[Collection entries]
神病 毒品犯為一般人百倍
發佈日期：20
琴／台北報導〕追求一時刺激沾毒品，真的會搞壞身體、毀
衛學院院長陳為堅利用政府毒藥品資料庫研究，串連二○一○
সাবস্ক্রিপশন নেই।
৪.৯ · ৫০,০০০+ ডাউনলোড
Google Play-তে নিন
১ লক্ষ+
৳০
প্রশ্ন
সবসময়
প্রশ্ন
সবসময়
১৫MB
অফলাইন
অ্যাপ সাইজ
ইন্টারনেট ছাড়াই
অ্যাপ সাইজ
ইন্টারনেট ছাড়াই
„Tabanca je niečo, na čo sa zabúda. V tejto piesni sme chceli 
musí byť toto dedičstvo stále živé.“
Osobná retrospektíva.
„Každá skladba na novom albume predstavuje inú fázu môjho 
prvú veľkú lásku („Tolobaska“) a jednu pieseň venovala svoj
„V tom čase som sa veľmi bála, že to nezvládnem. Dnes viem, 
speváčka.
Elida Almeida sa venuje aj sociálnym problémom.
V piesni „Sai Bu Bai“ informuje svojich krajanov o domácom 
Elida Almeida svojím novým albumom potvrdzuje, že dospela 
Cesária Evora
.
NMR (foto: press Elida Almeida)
* * *
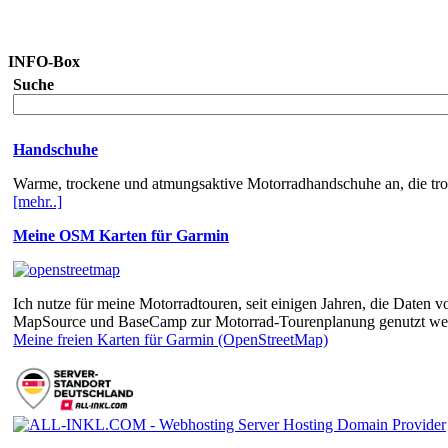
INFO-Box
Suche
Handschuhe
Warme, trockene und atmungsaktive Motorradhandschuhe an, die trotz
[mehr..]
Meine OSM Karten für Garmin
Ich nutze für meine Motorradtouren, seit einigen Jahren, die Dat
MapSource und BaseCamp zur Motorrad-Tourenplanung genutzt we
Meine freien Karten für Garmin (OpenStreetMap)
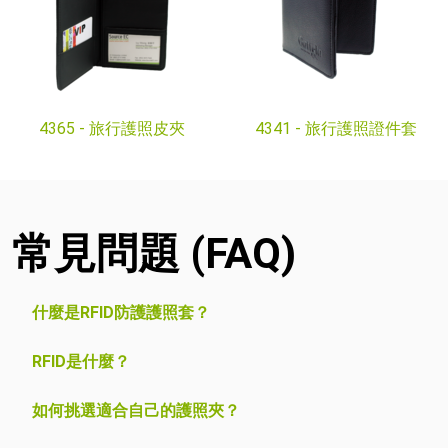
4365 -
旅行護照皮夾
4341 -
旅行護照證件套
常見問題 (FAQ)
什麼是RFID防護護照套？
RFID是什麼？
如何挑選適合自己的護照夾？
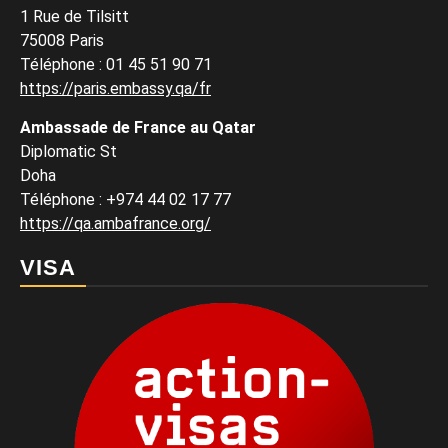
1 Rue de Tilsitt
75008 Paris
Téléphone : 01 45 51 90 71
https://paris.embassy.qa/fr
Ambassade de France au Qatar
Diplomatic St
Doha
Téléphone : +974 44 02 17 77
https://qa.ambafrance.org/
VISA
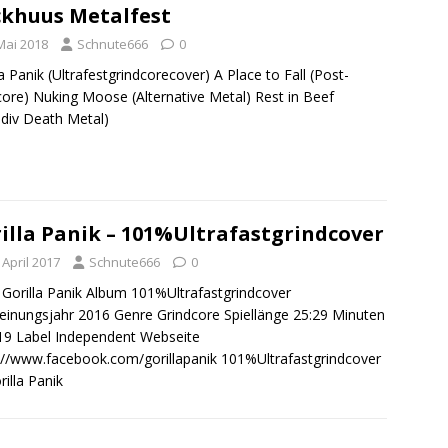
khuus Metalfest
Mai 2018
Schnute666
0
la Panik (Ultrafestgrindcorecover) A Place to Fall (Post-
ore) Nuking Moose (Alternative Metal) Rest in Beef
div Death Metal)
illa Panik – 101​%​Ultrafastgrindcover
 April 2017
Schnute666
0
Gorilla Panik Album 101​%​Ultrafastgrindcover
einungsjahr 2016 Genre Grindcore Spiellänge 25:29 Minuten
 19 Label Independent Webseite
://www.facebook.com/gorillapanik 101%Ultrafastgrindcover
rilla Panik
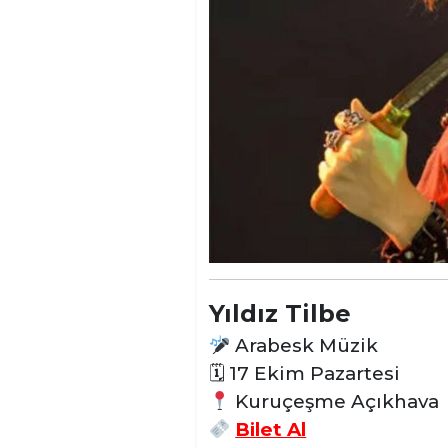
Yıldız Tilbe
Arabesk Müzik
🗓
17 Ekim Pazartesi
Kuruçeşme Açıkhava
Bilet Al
---
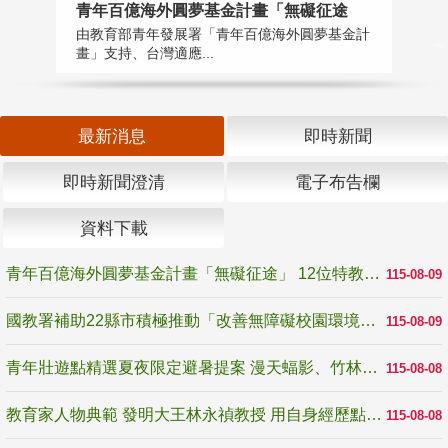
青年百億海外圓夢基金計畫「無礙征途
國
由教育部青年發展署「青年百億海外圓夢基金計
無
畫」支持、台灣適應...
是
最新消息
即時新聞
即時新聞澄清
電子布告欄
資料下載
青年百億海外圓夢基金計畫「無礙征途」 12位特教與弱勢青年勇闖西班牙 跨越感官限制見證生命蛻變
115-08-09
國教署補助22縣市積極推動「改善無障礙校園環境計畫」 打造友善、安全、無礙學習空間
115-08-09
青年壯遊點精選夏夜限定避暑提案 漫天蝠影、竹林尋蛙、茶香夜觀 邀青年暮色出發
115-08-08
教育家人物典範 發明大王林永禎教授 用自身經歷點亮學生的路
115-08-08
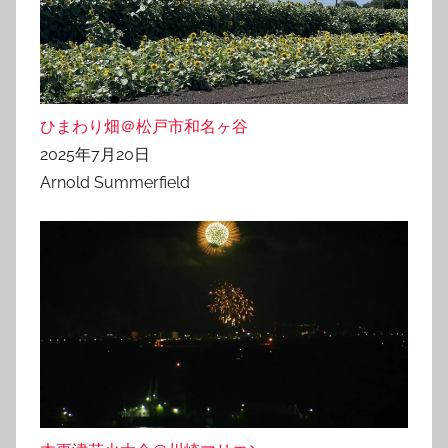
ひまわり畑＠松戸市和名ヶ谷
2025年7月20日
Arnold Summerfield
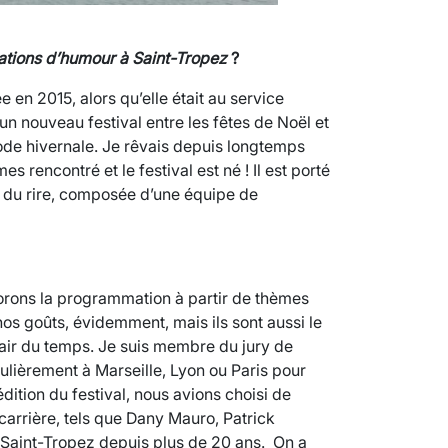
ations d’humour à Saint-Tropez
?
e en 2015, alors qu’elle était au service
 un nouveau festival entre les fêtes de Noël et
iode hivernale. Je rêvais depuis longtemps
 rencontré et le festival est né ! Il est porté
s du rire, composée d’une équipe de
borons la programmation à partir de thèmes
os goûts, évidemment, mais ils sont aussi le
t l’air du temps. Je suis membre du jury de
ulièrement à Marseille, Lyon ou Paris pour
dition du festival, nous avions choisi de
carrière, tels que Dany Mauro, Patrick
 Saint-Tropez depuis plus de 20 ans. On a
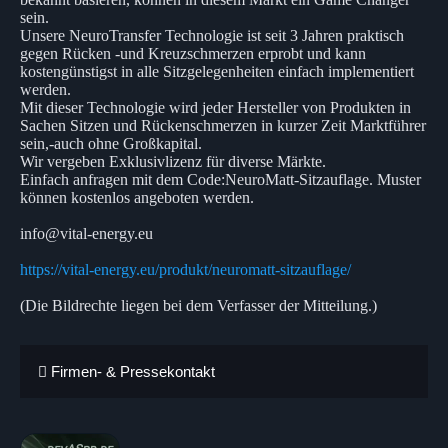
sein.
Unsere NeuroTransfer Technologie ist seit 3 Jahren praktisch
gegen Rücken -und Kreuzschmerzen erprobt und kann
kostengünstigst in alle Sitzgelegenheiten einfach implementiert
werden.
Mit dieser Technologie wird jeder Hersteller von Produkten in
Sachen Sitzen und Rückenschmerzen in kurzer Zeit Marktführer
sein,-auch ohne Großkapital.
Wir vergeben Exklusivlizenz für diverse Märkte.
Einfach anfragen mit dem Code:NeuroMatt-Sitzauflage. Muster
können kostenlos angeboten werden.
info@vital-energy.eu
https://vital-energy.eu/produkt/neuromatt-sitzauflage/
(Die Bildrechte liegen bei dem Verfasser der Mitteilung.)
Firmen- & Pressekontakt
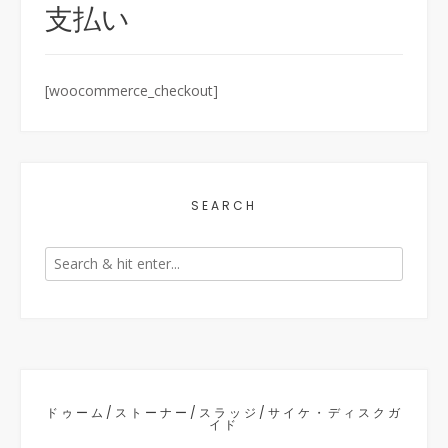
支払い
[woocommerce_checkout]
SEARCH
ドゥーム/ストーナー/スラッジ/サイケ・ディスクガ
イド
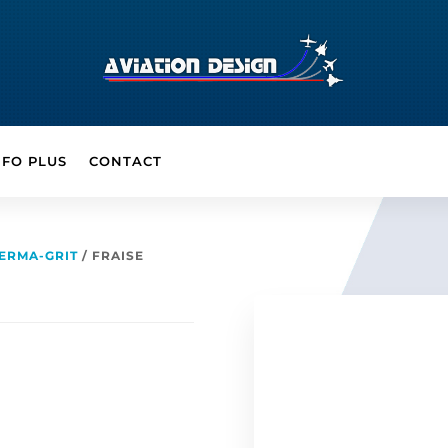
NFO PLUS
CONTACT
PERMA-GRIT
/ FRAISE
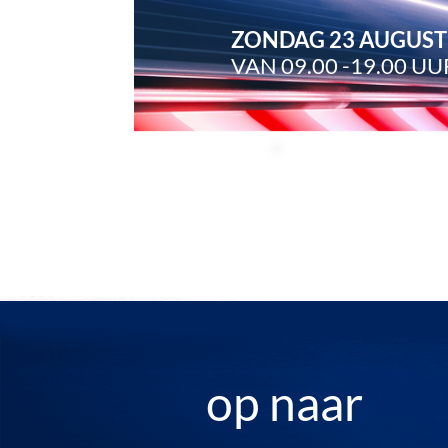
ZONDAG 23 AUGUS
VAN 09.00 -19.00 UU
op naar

Task statement:
Both end lines included, restate word for word the lines above from the line with "V piesni „Sai" to the line with "NMR (foto: press Elida Almeida)", and nothing else.

Exercise answer:
V piesni „Sai Bu Bai“ informuje svojich krajanov o domácom 
Elida Almeida svojím novým albumom potvrdzuje, že dospela 
Cesária Evora
.
NMR (foto: press Elida Almeida)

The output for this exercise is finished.